Customize your NeRF: Adaptive Source Driven 3D Scene Editing via Local-Global Iterative Training
This work addresses the problem of 3D scene editing for users needing to modify scenes based on text or image prompts, with incremental improvements in handling foreground accuracy and consistency.
The paper tackles the problem of adaptive source-driven 3D scene editing using NeRF, addressing challenges in foreground-only manipulation and multi-view consistency, and shows that their CustomNeRF model produces precise editing results in real scenes for both text- and image-driven settings.

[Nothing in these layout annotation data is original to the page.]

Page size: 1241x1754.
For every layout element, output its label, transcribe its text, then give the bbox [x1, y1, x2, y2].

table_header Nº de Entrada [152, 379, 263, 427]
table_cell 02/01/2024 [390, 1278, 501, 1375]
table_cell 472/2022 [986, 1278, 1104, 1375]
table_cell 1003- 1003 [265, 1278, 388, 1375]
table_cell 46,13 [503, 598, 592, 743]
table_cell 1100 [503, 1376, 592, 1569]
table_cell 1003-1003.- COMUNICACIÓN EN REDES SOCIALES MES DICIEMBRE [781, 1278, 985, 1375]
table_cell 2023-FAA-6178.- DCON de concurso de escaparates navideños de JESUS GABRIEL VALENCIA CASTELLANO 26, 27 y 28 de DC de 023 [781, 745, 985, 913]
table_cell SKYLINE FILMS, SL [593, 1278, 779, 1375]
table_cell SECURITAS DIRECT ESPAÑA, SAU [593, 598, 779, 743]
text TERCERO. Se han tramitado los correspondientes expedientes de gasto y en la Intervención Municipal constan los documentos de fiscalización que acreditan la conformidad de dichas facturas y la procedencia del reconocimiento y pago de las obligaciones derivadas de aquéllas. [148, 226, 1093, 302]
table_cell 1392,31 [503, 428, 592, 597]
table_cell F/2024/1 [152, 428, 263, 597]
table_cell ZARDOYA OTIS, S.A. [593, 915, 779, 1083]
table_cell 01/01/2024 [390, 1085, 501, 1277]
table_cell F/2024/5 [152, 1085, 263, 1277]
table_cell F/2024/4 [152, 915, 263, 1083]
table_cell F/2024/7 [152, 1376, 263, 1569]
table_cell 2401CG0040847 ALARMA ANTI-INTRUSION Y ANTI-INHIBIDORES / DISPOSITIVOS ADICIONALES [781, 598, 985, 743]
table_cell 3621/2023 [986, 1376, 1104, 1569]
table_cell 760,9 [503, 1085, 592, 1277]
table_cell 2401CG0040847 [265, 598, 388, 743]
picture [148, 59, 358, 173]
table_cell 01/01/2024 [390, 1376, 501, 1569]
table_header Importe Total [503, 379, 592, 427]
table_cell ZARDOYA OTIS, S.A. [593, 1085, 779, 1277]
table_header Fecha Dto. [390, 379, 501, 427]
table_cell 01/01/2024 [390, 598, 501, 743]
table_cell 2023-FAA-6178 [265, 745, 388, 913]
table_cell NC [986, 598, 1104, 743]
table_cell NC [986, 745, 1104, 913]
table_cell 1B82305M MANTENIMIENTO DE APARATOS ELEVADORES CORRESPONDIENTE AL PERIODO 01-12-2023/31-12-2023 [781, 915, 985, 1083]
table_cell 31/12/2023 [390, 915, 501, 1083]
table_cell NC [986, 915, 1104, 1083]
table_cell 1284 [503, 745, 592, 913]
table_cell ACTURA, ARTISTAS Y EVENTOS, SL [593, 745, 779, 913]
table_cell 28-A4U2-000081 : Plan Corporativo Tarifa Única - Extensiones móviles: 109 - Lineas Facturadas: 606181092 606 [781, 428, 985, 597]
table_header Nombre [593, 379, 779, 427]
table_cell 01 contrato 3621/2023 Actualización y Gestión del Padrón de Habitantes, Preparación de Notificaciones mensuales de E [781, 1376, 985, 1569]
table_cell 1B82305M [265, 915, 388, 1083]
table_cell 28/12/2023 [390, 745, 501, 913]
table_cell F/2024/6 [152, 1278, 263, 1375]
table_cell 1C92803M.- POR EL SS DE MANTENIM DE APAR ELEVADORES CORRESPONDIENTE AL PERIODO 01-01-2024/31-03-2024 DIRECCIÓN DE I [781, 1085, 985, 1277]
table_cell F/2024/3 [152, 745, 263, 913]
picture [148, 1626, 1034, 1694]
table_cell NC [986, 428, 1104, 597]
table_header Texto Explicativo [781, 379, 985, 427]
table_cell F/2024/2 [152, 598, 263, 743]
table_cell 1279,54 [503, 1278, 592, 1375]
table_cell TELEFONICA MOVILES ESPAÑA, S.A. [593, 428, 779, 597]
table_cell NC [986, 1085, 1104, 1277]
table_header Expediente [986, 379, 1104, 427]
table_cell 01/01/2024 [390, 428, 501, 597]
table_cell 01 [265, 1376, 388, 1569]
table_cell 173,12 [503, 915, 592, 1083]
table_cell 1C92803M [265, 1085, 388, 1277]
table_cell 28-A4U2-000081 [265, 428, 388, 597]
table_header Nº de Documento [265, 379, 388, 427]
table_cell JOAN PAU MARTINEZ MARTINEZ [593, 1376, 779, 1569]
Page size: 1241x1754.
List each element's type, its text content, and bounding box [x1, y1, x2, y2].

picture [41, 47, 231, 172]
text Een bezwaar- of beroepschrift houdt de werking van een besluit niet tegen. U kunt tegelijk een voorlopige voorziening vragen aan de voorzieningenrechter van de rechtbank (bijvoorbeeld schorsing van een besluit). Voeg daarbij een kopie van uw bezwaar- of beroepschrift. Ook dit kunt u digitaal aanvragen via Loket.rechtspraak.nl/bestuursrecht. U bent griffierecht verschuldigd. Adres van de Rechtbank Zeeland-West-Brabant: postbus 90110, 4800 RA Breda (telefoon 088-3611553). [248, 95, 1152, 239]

In this paper, we target the adaptive source driven 3D scene editing task by proposing a CustomNeRF model that unifies a text description or a reference image as the editing prompt. However, obtaining desired editing results conformed with the editing prompt is nontrivial since there exist two significant challenges, including accurate editing of only foreground regions and multi-view consistency given a single-view reference image. To tackle the first challenge, we propose a Local-Global Iterative Editing (LGIE) training scheme that alternates between foreground region editing and full-image editing, aimed at foreground-only manipulation while preserving the background. For the second challenge, we also design a class-guided regularization that exploits class priors within the generation model to alleviate the inconsistency problem among different views in image-driven editing. Extensive experiments show that our CustomNeRF produces precise editing results under various real scenes for both text- and image-driven settings.